START Information shown

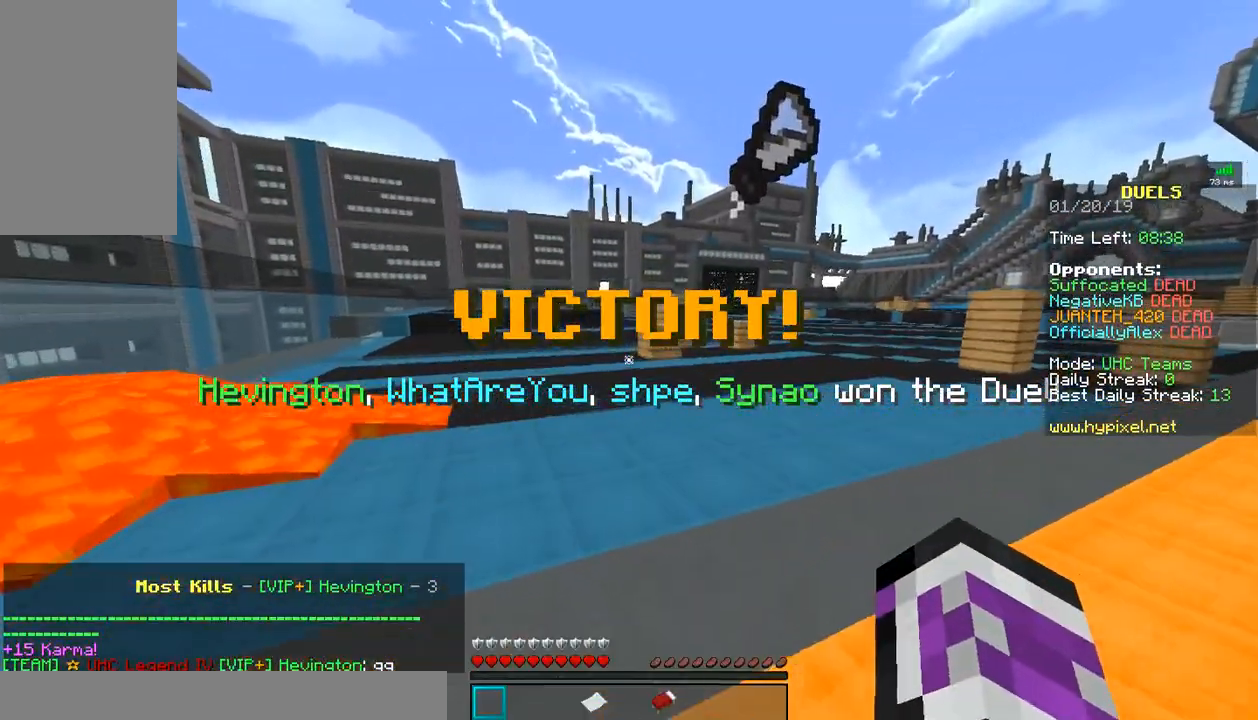
{"keys": [], "mouse": [], "events": [[150, "w", "up"]]}
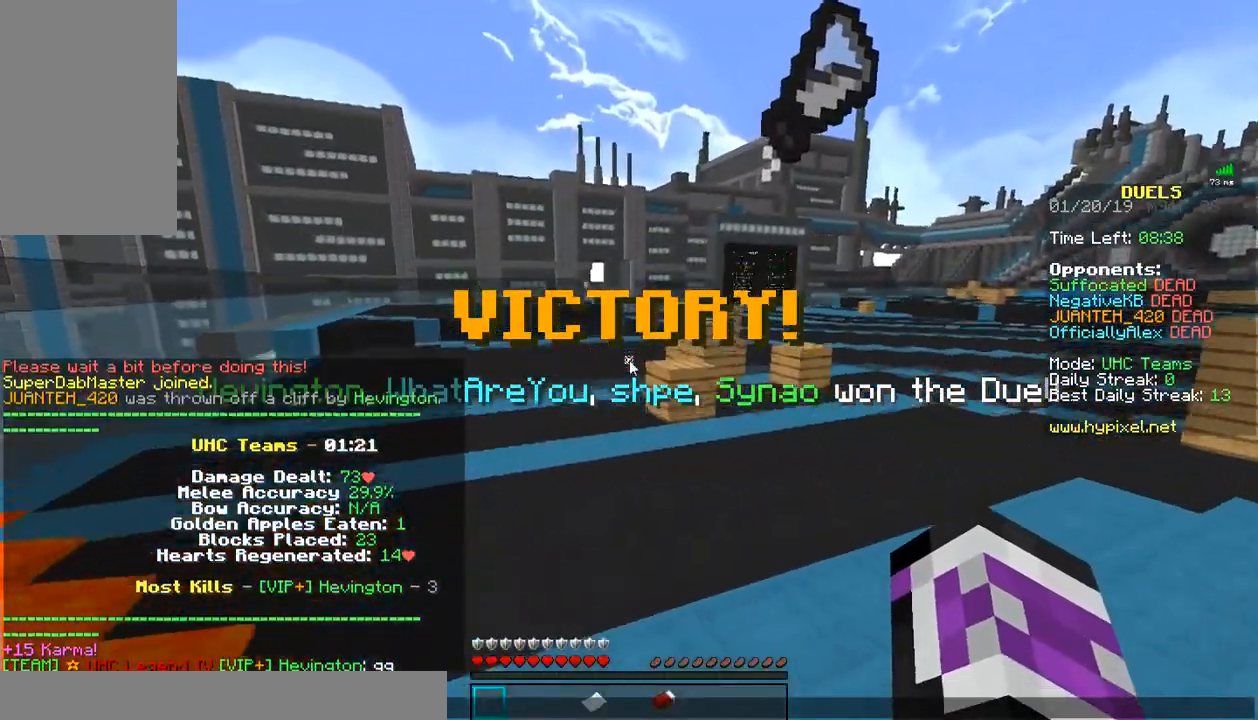
{"keys": ["w"], "mouse": [], "events": [[433, "w", "down"]]}
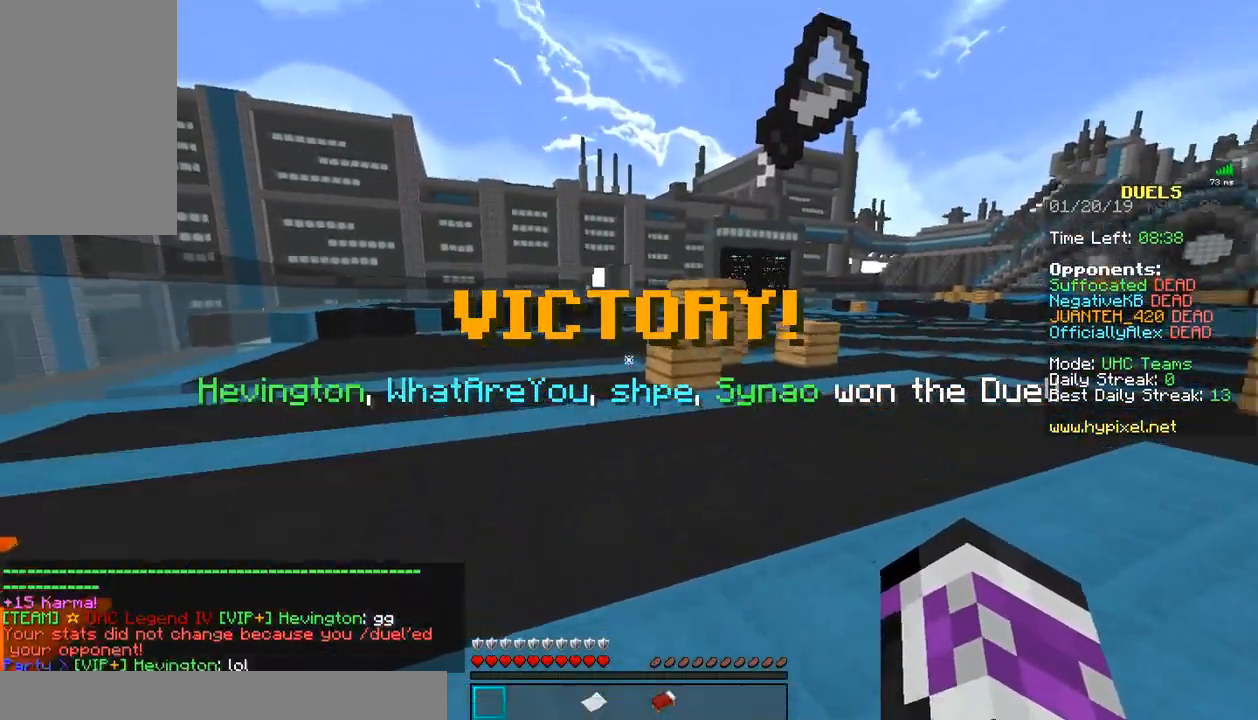
{"keys": ["w"], "mouse": [], "events": [[383, "d", "down"], [483, "d", "up"]]}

END Information shown

- Task to complete -
Exact output of each line above is wanted, without the pictures.

- Response below -
{"keys": [], "mouse": [], "events": [[150, "w", "up"]]}
{"keys": ["w"], "mouse": [], "events": [[433, "w", "down"]]}
{"keys": ["w"], "mouse": [], "events": [[383, "d", "down"], [483, "d", "up"]]}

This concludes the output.